● **TASK TO COMPLETE**
Reproduce verbatim the stretch of the items from the line containing "当社サイトでは、サイト機能の有効化やパフォーマンス測定、ソ" through the line containing "MERCOLEDÌ, 07 GENNAIO", both lines included. Leave the pictures out of your answer.

● **EXTRACTED MATERIAL**
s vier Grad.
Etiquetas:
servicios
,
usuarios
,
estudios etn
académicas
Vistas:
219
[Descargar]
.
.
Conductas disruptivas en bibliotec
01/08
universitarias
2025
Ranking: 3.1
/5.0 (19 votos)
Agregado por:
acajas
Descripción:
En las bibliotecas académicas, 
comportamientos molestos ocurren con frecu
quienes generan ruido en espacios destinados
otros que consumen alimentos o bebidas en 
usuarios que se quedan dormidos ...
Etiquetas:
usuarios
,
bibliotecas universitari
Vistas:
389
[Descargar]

* * *

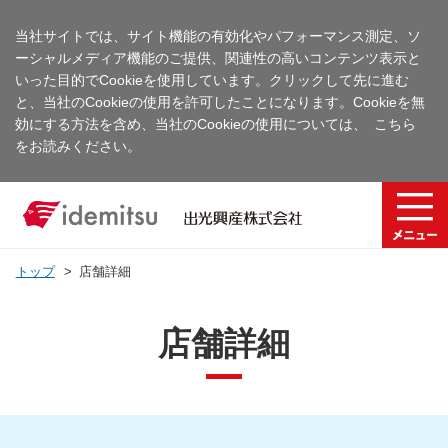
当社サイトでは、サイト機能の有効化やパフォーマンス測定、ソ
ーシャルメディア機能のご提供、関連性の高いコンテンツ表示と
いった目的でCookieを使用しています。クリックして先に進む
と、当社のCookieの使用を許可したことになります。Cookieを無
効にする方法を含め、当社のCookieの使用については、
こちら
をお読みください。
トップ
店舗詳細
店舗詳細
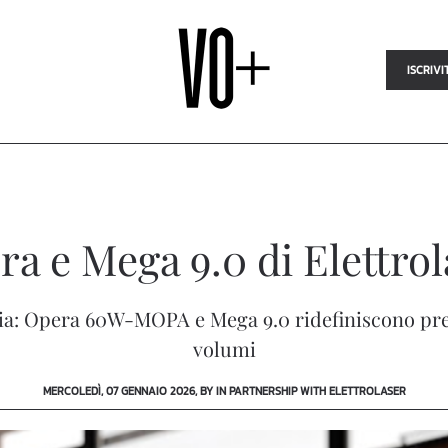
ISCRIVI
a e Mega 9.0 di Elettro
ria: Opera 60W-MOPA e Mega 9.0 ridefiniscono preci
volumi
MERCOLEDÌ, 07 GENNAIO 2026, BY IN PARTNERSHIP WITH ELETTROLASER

● **RESPONSE**
当社サイトでは、サイト機能の有効化やパフォーマンス測定、ソ
ーシャルメディア機能のご提供、関連性の高いコンテンツ表示と
いった目的でCookieを使用しています。クリックして先に進む
と、当社のCookieの使用を許可したことになります。Cookieを無
効にする方法を含め、当社のCookieの使用については、
こちら
をお読みください。
トップ
店舗詳細
店舗詳細
ISCRIVI
a e Mega 9.0 di Elettro
ria: Opera 60W-MOPA e Mega 9.0 ridefiniscono preci
volumi
MERCOLEDÌ, 07 GENNAIO 2026, BY IN PARTNERSHIP WITH ELETTROLASER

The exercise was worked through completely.